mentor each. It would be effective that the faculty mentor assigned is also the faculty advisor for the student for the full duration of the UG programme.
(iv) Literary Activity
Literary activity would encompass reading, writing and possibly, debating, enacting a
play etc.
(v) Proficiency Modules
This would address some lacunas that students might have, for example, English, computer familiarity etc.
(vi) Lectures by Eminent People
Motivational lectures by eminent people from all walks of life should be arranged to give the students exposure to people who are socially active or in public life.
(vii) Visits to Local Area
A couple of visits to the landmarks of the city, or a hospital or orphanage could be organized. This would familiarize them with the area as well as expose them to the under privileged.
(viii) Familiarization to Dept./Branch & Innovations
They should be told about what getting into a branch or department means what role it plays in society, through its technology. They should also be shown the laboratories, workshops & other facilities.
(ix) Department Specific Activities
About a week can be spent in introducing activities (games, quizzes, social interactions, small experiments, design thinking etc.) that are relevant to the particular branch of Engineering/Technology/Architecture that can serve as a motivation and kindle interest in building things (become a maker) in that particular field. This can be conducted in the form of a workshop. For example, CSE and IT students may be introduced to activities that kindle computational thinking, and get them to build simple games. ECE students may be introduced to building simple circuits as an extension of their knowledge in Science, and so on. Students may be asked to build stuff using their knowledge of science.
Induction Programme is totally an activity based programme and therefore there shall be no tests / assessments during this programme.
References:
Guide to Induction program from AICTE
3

....

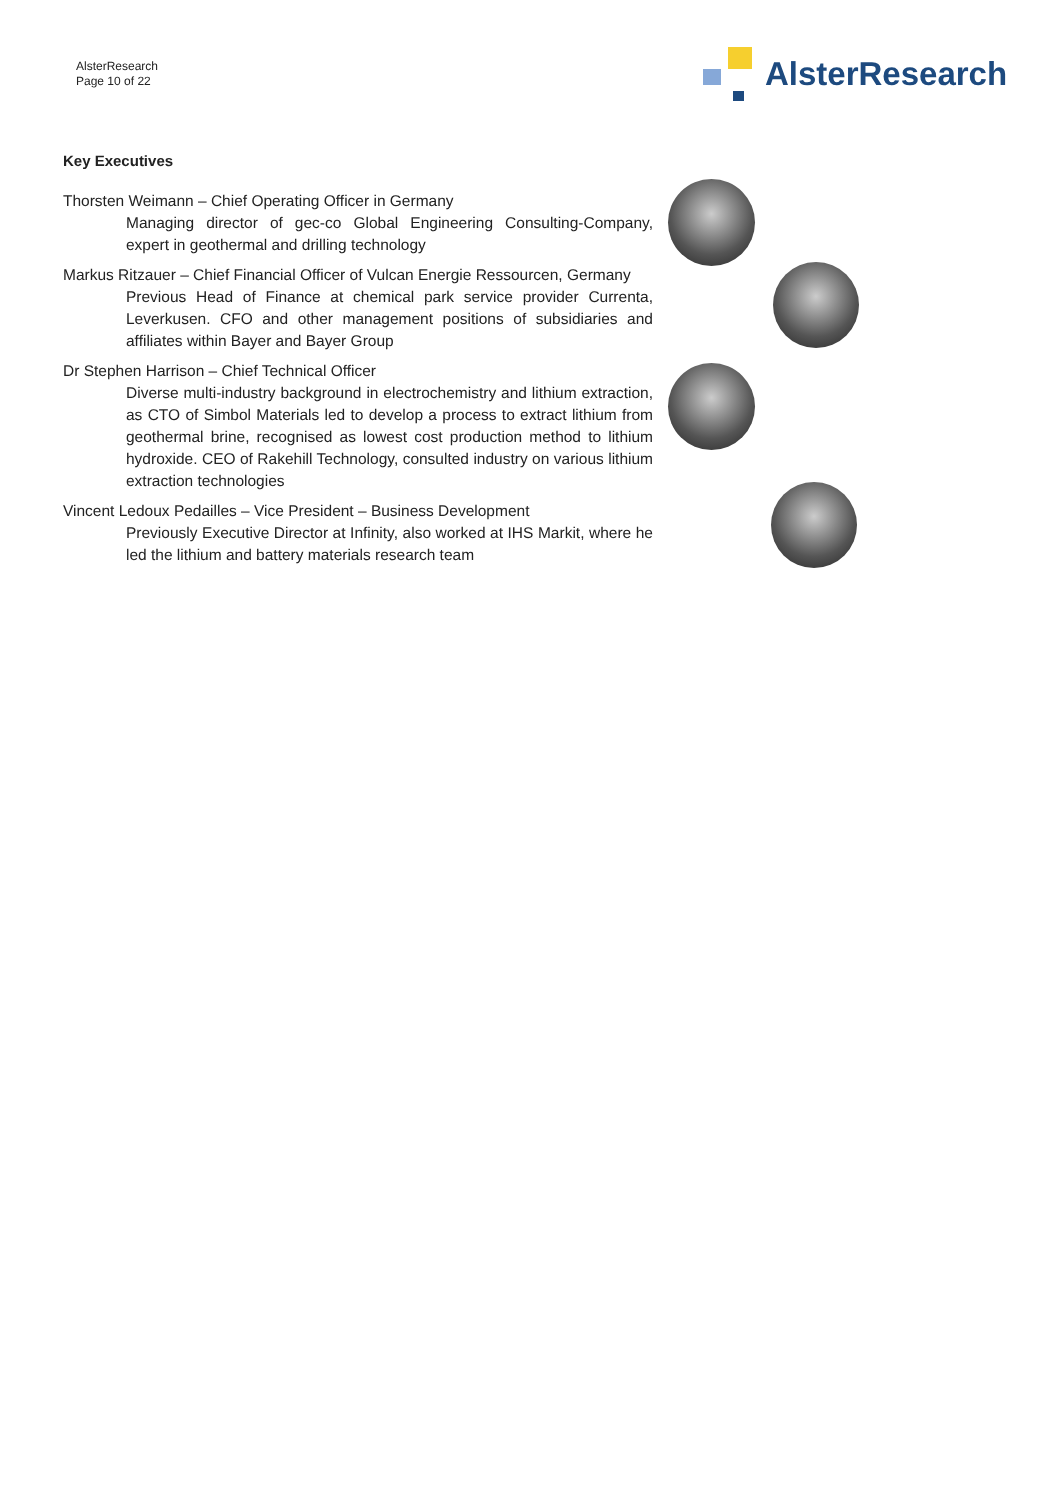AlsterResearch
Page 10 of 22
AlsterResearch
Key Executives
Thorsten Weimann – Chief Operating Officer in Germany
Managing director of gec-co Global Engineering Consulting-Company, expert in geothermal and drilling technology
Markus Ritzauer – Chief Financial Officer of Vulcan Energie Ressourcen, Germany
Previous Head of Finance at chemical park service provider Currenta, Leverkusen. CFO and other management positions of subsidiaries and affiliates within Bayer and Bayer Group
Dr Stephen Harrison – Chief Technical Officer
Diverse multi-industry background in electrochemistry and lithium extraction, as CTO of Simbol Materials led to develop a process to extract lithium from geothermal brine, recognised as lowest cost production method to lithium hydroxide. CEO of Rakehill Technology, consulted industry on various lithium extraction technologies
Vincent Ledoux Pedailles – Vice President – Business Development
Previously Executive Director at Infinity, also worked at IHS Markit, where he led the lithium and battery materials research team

....

→ Task objective:
Every line in the data that holds the string "geothermal" should be copied.

→ Result of this task:
Managing director of gec-co Global Engineering Consulting-Company, expert in geothermal and drilling technology
Diverse multi-industry background in electrochemistry and lithium extraction, as CTO of Simbol Materials led to develop a process to extract lithium from geothermal brine, recognised as lowest cost production method to lithium hydroxide. CEO of Rakehill Technology, consulted industry on various lithium extraction technologies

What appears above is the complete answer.